=== Material for the task ===

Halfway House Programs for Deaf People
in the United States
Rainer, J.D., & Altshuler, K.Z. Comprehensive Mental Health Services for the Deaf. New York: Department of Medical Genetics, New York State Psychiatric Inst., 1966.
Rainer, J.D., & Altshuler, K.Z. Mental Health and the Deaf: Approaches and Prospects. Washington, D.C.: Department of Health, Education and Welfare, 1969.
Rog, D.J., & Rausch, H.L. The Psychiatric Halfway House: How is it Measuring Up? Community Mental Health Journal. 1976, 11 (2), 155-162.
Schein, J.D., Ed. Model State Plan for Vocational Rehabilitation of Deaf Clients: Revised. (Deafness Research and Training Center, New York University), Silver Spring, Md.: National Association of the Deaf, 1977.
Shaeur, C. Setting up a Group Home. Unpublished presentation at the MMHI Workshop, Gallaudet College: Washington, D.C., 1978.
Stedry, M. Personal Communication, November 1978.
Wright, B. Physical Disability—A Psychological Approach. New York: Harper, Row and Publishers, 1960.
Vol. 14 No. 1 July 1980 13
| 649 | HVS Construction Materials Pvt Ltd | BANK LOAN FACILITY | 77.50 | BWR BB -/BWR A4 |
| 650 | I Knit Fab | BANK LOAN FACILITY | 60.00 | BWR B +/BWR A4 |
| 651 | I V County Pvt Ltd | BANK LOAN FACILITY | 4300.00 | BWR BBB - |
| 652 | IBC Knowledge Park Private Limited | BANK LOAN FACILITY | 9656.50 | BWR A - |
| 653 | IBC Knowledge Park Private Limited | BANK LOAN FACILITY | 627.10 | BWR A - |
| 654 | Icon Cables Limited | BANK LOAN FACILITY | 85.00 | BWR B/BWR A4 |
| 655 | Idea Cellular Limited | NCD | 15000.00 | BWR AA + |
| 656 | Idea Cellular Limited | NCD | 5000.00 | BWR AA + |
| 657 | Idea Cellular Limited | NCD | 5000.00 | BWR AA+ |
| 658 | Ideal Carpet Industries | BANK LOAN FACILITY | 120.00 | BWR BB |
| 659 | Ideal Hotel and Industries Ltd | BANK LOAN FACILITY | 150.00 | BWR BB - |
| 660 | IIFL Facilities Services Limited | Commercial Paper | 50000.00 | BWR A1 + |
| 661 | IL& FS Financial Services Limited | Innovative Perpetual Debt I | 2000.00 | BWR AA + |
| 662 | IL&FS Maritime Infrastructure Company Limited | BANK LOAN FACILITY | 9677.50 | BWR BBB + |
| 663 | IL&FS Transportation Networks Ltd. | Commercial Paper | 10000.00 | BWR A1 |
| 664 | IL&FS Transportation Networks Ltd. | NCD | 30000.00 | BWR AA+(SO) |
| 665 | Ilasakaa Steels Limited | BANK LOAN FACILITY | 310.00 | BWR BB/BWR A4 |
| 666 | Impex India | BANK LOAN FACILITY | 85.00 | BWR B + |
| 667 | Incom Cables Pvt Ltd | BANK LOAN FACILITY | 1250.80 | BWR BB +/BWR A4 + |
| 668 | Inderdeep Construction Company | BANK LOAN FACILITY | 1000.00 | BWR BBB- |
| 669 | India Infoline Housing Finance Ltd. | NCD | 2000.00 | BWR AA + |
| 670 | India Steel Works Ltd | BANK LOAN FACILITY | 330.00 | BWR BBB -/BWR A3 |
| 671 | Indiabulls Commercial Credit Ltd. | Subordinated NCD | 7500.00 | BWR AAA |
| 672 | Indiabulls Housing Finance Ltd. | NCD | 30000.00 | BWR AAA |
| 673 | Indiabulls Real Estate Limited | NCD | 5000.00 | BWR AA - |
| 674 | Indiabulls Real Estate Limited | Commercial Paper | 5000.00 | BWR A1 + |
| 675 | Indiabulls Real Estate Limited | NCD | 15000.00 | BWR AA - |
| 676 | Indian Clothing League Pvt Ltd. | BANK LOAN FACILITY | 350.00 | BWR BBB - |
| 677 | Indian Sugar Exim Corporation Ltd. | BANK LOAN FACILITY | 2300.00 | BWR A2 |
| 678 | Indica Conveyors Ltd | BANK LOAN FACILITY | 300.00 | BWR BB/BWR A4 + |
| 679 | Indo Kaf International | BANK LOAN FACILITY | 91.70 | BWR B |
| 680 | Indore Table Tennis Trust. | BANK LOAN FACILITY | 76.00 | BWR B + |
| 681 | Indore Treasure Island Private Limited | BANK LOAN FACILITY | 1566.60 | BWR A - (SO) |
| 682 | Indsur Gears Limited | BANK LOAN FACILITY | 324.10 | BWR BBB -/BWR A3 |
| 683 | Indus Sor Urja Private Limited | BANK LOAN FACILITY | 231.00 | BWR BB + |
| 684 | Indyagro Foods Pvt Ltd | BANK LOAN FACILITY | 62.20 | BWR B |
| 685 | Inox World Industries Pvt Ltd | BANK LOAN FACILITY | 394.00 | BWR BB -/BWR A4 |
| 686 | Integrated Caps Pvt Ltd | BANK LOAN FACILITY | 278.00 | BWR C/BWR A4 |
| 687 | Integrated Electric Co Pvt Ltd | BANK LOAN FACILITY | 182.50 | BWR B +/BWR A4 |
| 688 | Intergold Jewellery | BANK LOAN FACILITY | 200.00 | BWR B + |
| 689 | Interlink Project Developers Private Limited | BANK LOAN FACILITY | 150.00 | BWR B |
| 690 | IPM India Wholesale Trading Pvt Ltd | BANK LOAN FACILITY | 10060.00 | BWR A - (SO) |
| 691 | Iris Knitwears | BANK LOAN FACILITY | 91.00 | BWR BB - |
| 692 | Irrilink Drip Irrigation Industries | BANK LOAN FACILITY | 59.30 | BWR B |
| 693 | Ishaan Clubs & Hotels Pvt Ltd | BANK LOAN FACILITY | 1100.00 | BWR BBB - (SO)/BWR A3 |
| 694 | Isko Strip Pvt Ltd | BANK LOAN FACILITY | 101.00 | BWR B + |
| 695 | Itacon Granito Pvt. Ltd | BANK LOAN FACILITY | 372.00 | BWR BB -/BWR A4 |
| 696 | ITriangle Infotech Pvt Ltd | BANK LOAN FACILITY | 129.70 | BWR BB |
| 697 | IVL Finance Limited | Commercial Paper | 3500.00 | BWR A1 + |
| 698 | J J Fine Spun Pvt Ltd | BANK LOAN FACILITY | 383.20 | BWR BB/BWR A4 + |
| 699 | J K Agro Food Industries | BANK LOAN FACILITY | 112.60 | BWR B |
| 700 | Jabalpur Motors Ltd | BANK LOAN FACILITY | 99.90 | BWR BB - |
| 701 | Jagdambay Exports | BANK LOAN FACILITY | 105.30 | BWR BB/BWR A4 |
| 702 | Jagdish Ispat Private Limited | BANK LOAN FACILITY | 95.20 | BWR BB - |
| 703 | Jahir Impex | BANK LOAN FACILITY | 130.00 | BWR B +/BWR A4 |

===
=== Material for the task ===

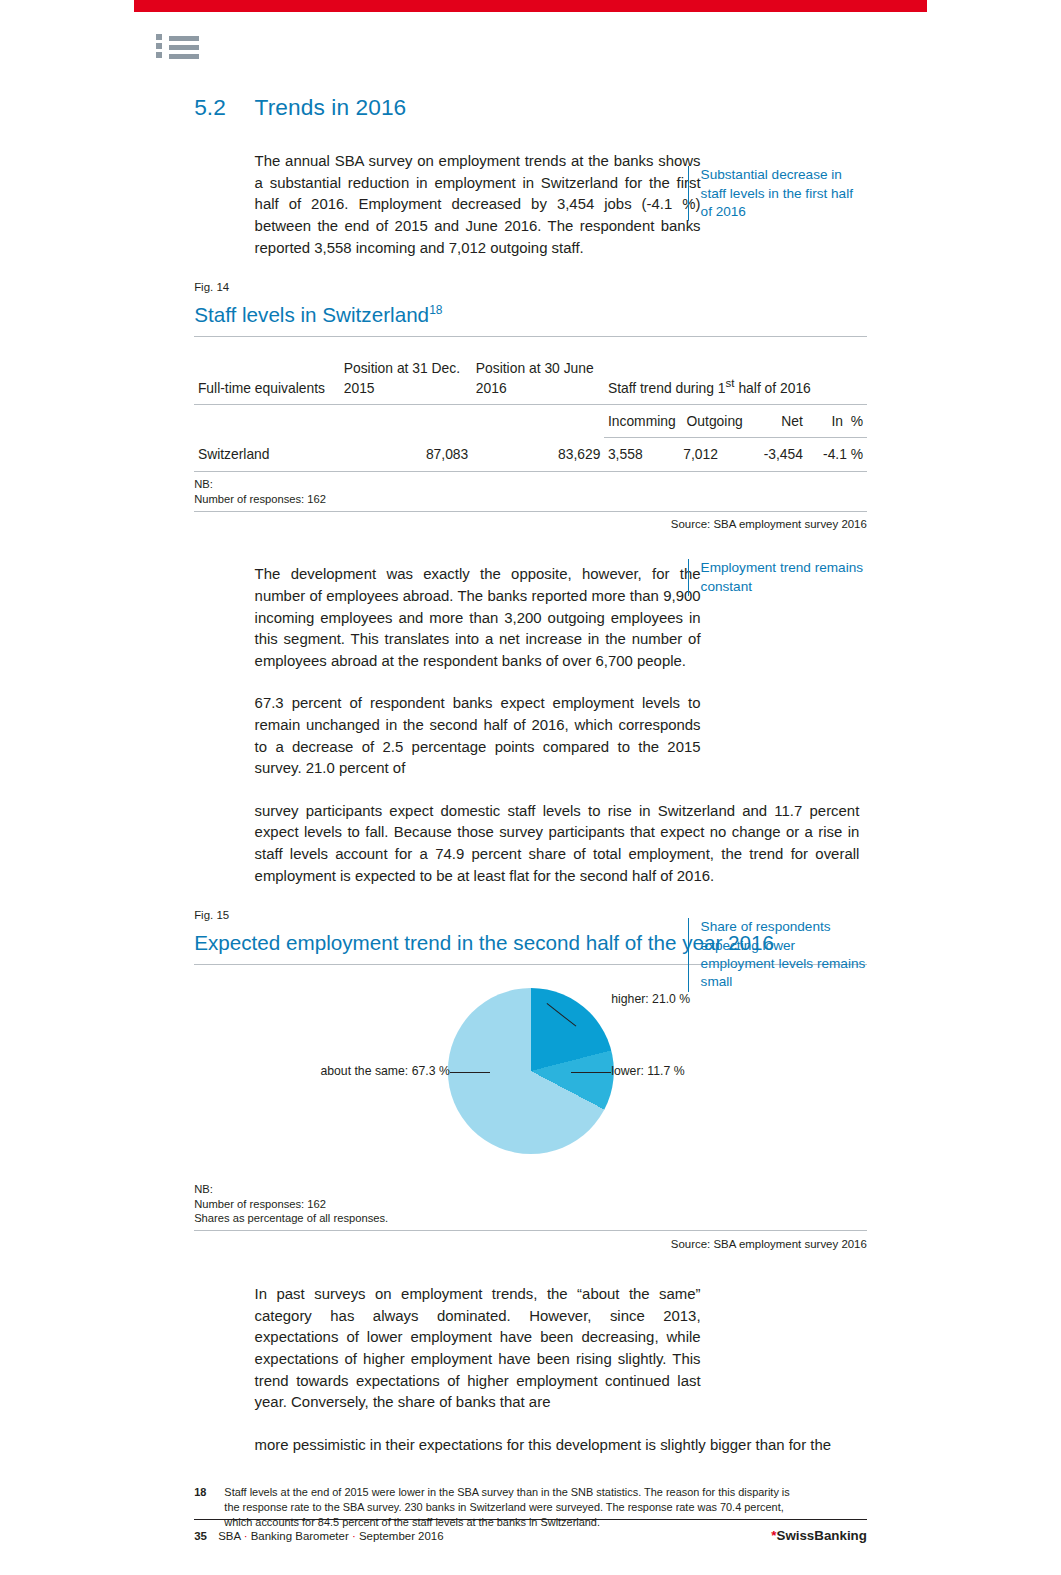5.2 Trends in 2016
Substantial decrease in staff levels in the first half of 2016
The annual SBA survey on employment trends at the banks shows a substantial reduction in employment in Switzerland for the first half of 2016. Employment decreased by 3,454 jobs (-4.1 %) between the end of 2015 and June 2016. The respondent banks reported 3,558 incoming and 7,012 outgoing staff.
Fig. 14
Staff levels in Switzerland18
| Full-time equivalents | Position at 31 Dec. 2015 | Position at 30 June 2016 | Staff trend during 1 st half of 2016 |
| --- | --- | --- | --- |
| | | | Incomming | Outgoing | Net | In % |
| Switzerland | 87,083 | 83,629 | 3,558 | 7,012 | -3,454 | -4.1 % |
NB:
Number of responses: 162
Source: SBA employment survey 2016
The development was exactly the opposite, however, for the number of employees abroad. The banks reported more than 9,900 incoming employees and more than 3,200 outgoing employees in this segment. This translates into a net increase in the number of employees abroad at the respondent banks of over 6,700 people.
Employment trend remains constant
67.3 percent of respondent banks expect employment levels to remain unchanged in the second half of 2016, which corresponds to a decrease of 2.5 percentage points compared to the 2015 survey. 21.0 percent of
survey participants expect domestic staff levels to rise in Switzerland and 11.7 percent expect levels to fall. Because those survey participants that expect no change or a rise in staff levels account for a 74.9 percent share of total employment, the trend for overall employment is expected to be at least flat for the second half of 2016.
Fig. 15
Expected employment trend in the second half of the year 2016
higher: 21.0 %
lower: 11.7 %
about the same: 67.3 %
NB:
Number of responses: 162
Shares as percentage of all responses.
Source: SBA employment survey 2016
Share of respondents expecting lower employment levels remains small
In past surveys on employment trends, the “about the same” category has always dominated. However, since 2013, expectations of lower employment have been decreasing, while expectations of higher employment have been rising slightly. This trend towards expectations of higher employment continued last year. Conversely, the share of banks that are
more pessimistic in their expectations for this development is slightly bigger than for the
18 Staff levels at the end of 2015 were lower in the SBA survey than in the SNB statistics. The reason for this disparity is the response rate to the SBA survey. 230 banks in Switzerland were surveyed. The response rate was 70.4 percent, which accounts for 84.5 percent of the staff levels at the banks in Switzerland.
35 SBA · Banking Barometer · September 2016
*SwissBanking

===

## Task objective
Copy every line above in which the string "Health" shows up.

## Completed exercise
Rainer, J.D., & Altshuler, K.Z. Comprehensive Mental Health Services for the Deaf. New York: Department of Medical Genetics, New York State Psychiatric Inst., 1966.
Rainer, J.D., & Altshuler, K.Z. Mental Health and the Deaf: Approaches and Prospects. Washington, D.C.: Department of Health, Education and Welfare, 1969.
Rog, D.J., & Rausch, H.L. The Psychiatric Halfway House: How is it Measuring Up? Community Mental Health Journal. 1976, 11 (2), 155-162.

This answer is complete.